Exercise goal:
Extract the lines that carry the string "define" from the listing.

Materials provided:

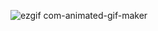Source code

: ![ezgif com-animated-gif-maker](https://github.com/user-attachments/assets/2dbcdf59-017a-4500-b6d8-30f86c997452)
==
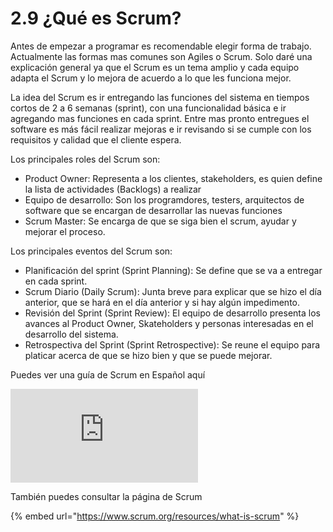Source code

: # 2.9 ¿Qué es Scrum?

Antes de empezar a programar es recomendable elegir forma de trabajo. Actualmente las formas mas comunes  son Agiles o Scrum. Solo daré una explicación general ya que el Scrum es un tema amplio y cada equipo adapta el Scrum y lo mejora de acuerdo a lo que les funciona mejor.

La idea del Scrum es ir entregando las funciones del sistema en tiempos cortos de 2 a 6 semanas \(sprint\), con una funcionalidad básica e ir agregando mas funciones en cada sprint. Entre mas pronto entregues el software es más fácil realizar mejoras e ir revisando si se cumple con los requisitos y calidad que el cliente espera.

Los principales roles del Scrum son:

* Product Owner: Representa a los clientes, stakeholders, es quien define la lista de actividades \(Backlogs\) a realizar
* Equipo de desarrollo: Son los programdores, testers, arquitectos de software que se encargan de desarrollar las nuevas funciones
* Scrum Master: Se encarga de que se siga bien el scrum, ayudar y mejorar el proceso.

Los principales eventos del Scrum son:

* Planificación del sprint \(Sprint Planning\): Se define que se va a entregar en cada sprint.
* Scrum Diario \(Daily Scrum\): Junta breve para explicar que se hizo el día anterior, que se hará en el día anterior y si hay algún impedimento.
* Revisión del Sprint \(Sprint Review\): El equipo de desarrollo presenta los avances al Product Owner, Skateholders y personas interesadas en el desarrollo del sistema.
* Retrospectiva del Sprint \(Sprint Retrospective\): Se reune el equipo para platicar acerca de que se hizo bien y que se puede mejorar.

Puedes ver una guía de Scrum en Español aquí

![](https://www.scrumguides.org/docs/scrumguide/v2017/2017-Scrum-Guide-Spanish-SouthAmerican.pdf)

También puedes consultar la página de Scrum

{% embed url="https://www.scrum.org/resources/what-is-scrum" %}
--
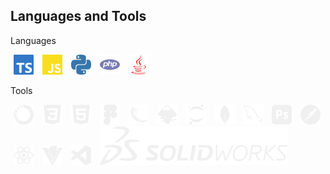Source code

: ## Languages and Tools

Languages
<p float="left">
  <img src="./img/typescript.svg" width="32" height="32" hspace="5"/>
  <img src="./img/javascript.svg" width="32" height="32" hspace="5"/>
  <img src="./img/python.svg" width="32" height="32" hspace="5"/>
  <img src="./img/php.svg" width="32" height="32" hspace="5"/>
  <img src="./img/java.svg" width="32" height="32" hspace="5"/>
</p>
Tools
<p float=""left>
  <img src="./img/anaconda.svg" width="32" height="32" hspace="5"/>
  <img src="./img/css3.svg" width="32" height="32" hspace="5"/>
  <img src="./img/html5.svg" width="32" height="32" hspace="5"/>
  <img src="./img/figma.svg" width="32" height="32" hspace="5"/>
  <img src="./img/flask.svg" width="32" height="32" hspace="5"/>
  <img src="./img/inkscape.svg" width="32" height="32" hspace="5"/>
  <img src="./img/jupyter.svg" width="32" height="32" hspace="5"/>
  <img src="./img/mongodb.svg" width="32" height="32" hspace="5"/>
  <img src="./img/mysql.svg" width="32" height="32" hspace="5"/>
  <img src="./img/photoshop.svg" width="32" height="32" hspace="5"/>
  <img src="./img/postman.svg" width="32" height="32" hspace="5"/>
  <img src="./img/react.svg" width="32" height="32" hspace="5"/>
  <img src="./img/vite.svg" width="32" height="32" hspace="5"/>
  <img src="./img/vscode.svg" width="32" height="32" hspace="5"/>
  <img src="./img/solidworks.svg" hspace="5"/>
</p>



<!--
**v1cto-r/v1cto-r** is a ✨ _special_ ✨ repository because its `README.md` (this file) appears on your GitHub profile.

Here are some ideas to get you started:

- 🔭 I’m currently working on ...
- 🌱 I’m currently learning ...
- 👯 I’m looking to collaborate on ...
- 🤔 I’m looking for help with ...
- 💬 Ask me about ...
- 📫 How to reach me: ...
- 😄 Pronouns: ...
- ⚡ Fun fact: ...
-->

Solution for this exercise:
* Product Owner: Representa a los clientes, stakeholders, es quien define la lista de actividades \(Backlogs\) a realizar
* Planificación del sprint \(Sprint Planning\): Se define que se va a entregar en cada sprint.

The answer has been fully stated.